Information START

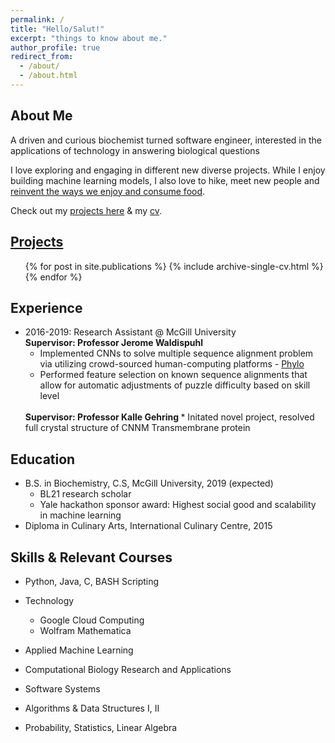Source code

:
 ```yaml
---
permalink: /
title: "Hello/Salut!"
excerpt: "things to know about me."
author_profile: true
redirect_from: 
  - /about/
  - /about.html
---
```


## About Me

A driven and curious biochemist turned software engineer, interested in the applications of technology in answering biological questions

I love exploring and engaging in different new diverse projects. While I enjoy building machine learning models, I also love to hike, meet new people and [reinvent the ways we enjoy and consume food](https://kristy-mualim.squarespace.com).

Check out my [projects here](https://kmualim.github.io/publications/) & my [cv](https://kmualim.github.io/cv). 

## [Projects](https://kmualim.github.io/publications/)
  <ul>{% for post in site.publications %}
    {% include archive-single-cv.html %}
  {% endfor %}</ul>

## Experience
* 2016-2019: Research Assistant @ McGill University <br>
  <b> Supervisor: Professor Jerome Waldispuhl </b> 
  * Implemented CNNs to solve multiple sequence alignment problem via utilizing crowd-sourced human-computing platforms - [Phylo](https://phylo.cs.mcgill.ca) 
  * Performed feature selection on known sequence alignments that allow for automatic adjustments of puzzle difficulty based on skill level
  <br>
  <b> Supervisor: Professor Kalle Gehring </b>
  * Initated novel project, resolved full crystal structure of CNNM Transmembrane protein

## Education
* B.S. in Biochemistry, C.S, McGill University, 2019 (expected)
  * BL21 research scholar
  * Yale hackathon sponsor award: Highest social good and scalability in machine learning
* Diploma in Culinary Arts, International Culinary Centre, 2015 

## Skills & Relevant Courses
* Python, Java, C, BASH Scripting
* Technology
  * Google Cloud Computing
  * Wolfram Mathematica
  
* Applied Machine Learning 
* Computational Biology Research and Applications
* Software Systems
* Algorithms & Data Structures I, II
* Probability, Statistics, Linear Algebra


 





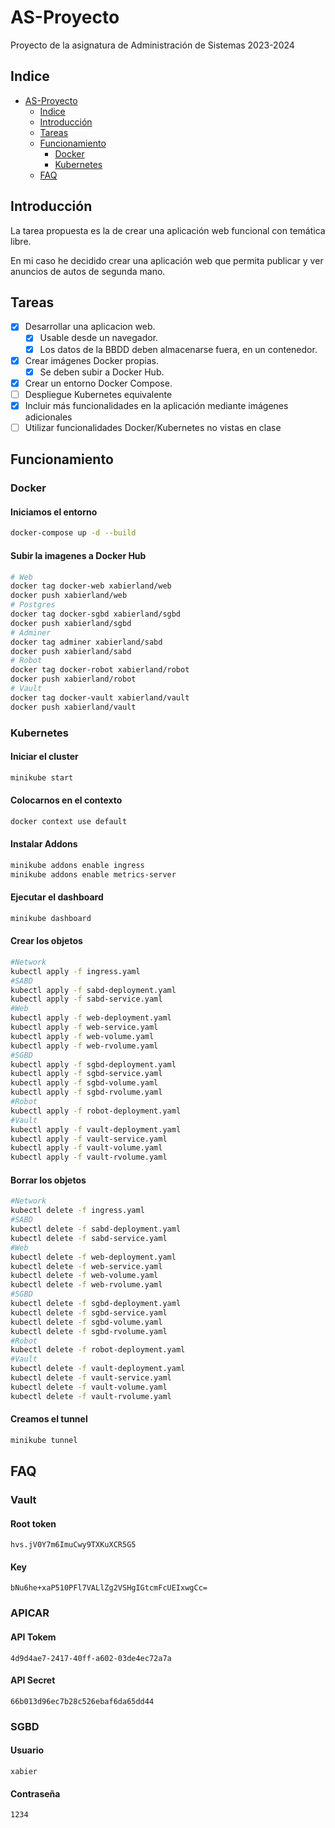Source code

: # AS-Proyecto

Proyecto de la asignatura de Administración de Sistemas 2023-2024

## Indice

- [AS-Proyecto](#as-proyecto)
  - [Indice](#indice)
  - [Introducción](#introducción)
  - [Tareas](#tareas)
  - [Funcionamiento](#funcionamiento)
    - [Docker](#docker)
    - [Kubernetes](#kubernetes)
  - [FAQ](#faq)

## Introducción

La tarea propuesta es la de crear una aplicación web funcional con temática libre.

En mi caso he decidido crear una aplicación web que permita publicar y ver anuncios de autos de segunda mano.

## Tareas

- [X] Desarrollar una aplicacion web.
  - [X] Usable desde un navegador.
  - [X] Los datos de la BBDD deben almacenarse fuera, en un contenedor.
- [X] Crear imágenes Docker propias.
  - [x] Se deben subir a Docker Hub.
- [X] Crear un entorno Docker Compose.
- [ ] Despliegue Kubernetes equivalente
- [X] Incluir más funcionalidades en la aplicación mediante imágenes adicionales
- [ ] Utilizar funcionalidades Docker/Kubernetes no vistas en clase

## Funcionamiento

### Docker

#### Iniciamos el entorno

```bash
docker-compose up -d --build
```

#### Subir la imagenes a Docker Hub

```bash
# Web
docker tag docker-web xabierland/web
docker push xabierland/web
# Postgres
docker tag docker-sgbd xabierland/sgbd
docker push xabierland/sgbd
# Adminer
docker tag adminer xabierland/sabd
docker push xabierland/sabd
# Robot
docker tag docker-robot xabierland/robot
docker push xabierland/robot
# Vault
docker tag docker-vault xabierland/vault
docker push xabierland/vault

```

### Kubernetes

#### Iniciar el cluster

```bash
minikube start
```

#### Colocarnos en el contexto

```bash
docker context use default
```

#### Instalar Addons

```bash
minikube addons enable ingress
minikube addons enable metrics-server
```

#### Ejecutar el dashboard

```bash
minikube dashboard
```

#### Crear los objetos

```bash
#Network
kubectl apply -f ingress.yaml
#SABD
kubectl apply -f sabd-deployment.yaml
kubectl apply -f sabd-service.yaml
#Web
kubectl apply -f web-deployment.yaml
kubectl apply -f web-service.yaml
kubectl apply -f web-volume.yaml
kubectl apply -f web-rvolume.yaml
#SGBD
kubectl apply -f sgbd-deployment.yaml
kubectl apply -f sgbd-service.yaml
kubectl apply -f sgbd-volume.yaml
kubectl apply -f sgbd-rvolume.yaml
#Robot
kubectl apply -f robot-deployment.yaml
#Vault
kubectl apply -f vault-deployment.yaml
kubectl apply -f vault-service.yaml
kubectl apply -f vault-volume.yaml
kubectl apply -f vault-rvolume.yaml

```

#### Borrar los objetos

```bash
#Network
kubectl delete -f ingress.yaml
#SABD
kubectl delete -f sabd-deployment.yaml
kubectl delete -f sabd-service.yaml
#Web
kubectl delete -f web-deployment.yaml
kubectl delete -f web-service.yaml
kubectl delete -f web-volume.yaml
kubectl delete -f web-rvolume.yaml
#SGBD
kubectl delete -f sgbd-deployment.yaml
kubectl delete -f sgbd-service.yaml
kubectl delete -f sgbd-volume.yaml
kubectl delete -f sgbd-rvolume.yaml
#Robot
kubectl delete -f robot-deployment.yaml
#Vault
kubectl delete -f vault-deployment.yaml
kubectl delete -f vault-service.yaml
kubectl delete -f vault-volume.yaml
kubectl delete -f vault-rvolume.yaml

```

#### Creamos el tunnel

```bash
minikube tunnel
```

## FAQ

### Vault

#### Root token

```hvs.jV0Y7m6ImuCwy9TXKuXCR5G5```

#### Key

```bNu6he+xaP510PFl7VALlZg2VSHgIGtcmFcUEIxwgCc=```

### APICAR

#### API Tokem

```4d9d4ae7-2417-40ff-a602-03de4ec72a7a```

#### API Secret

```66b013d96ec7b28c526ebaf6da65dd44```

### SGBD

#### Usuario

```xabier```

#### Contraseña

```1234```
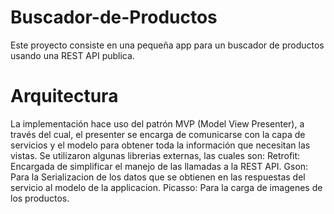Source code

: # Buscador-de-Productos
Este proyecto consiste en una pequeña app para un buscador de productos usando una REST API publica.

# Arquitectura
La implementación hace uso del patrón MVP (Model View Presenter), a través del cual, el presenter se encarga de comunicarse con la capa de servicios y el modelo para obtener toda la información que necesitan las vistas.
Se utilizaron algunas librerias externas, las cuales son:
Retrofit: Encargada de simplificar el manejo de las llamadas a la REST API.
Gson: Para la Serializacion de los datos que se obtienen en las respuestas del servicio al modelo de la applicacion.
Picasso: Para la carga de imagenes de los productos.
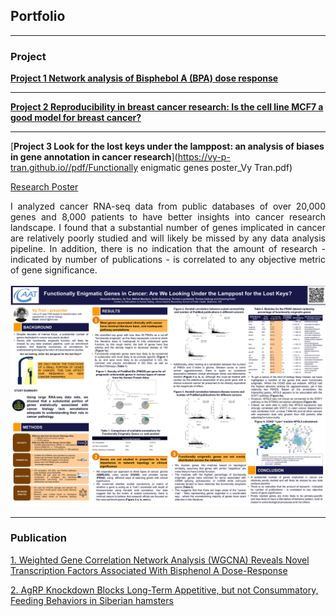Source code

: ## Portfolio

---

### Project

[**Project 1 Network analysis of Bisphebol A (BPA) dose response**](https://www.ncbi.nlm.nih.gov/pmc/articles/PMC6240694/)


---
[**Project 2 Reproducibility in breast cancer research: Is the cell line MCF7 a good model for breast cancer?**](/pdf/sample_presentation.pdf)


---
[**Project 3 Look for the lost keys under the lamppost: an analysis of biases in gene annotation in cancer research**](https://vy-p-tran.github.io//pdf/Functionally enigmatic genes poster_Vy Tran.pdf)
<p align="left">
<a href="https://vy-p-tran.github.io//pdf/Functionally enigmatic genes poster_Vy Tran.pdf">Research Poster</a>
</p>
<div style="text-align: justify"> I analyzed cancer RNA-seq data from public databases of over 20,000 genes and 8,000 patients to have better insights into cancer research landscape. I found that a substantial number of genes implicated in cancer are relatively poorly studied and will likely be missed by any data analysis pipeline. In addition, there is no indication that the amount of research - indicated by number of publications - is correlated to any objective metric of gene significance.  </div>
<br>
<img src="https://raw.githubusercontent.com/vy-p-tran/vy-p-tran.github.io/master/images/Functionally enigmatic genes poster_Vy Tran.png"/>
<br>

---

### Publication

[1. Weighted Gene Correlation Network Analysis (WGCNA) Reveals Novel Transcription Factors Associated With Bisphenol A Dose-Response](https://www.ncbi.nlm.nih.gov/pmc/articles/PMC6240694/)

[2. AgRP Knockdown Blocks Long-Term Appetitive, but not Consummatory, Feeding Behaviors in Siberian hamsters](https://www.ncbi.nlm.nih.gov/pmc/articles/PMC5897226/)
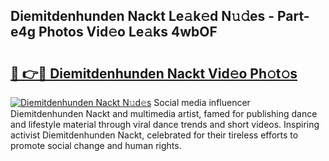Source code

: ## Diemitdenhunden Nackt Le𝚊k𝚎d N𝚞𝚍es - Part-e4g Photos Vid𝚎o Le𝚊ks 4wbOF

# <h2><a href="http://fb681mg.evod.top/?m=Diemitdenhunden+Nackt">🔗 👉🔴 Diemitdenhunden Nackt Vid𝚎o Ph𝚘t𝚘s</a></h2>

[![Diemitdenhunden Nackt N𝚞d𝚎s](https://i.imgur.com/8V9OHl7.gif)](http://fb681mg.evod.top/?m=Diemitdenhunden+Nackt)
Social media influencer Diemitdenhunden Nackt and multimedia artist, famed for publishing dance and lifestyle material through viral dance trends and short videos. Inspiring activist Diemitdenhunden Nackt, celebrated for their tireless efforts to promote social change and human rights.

Information END

### To do
All lines in the records above that contain "Supervisor" are to be reported.

### Completed task
  <b> Supervisor: Professor Jerome Waldispuhl </b> 
  <b> Supervisor: Professor Kalle Gehring </b>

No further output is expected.